WORK TO DO
1. Rewrite the least squares lesson starting at "Then we will" and ending at "var_x = np.var(xs)", swapping in "data file" for "dataset".
2. Answer these questions using the least squares lesson:
(a) What is the most common thing to minimize when fitting a line?
(b) What value is given to "figure.dpi"?
(c) From what file path is the data read?
3. Carry on the least squares lesson from its last sentence, writing the part that comes next.

PASSAGE TO READ
====================

We might try to minimize the absolute value of the residuals, or their squares, or their cubes; but the most common choice is to minimize the sum of squared residuals, `sum(res**2)`, because:

* Squaring treats positive and negative residuals the same

* Squaring gives more weight to large residuals

* If the residuals are uncorrelated and normally distributed with mean 0 and constant (but unknown) variance, then the least squares fit is also the maximum likelihood estimator of inter and slope. See [link](https://en.wikipedia.org/wiki/Linear_regression)

* The values of inter and slope that minimize the squared residuals can be computed efficiently

If you are using xs to predict values of ys, guessing too high might be better (or worse) than guessing too low. In that case you might want to compute some cost function for each residual, and minimize total cost, sum(cost(res)). However, computing a least squares fit is quick, easy and often good enough.

### Implementation

First, we will load a few libraries that we will need for our calculations and plotting:

In [2]:
import matplotlib as mpl
import seaborn as sns
import matplotlib.pyplot as plt

mpl.rcParams["figure.dpi"] = 150
sns.set_theme()

Then we will load the dataset:

In [3]:
import pandas as pd
import numpy as np
df = pd.read_csv('.lesson/assets/FemPreg.csv')

And now we can define our own `LeastSquares` function:

In [4]:
def LeastSquares(xs, ys):
    mean_x = np.mean(xs)
    var_x = np.var(xs)
    mean_y = np.mean(ys)
    cov = np.dot(xs - mean_x, ys - mean_y) / len(xs)
    slope = cov / var_x
    inter = mean_y - slope * mean_x
    return inter, slope

`LeastSquares` takes sequences `xs` and `ys` and returns the estimated parameters inter and slope. For details on how it works, see [here](https://en.wikipedia.org/wiki/Numerical_methods_for_linear_least_squares).

====================

RECORD SET
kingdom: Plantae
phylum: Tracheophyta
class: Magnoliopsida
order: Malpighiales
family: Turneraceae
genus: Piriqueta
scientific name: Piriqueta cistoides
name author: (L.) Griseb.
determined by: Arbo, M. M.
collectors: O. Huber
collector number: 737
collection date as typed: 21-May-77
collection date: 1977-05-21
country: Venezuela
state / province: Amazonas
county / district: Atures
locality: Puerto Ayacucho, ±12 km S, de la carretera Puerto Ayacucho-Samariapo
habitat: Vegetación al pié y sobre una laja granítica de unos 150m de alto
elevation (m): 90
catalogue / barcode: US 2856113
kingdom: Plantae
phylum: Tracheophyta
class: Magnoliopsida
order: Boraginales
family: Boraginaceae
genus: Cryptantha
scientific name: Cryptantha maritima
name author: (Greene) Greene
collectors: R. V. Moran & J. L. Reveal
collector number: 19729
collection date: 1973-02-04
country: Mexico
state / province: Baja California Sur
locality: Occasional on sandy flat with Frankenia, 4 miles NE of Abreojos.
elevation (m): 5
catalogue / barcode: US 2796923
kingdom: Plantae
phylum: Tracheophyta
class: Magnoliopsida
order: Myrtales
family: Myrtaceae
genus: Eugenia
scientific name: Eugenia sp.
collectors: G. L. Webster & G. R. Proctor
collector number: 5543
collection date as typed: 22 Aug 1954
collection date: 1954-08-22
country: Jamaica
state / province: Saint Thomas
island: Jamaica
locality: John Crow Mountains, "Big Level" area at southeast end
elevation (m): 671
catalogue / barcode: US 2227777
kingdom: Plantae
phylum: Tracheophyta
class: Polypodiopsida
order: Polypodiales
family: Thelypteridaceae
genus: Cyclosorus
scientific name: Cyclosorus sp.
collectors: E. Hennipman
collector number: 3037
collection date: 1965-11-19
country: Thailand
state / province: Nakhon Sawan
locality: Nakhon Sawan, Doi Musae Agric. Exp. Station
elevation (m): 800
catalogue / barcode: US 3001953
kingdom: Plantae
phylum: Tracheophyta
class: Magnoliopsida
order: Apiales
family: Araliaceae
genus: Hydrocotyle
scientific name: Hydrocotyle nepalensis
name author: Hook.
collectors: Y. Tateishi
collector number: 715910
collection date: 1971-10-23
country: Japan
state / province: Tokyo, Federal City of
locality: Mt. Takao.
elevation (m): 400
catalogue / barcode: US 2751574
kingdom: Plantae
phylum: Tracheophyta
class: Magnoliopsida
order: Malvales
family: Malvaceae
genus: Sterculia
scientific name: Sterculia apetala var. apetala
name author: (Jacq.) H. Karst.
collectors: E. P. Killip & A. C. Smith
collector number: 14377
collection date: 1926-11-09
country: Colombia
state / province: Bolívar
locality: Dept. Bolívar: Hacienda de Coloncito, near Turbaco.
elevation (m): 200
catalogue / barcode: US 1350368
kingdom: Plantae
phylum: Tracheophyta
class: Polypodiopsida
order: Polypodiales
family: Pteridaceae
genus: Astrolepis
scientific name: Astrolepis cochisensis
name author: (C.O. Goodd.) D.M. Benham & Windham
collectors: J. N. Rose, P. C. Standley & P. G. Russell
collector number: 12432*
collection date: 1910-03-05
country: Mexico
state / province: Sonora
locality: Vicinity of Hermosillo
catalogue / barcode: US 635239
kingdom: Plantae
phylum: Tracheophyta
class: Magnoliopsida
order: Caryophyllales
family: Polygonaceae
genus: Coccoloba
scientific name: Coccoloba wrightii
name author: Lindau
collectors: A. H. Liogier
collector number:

====================

REPLIES
1.
Then we will load the data file:

In [3]:
import pandas as pd
import numpy as np
df = pd.read_csv('.lesson/assets/FemPreg.csv')

And now we can define our own `LeastSquares` function:

In [4]:
def LeastSquares(xs, ys):
    mean_x = np.mean(xs)
    var_x = np.var(xs)

2.
(a) The sum of squared residuals, `sum(res**2)`.
(b) 150.
(c) '.lesson/assets/FemPreg.csv'

3.
We can already apply the function to our dataset, if we first remove the `NAs`.

In [12]:
df = df.dropna(subset=['agepreg', 'totalwgt_lb'])
inter, slope = LeastSquares(df.agepreg, df.totalwgt_lb)
print(f'intercept = {inter}, slope = {slope}')

intercept = 6.830396973311053, slope = 0.017453851471802718


And now that we have the parameters of the model, we define a function to predict:

In [8]:
def FitLine(xs, inter, slope):
    fit_xs = np.sort(xs)
    fit_ys = inter + slope * fit_xs
    return fit_xs, fit_ys

and apply it:

In [14]:
fit_xs, fit_ys = FitLine(df.agepreg, inter, slope)
fit_xs

array([10.83, 10.91, 11.75, ..., 42.75, 43.  , 44.08])

In [15]:
fit_ys

array([7.01942218, 7.02081849, 7.03547973, ..., 7.57654912, 7.58091259,
       7.59976275])

The estimated intercept and slope are $6.8$ lbs and $0.017$ lbs per year. These values are hard to interpret in this form: the intercept is the expected weight of a baby whose mother is 0 years old, which doesn’t make sense in context, and the slope is too small to grasp easily. Let's organize everything in a single dataframe:

In [16]:
df_fit = pd.DataFrame()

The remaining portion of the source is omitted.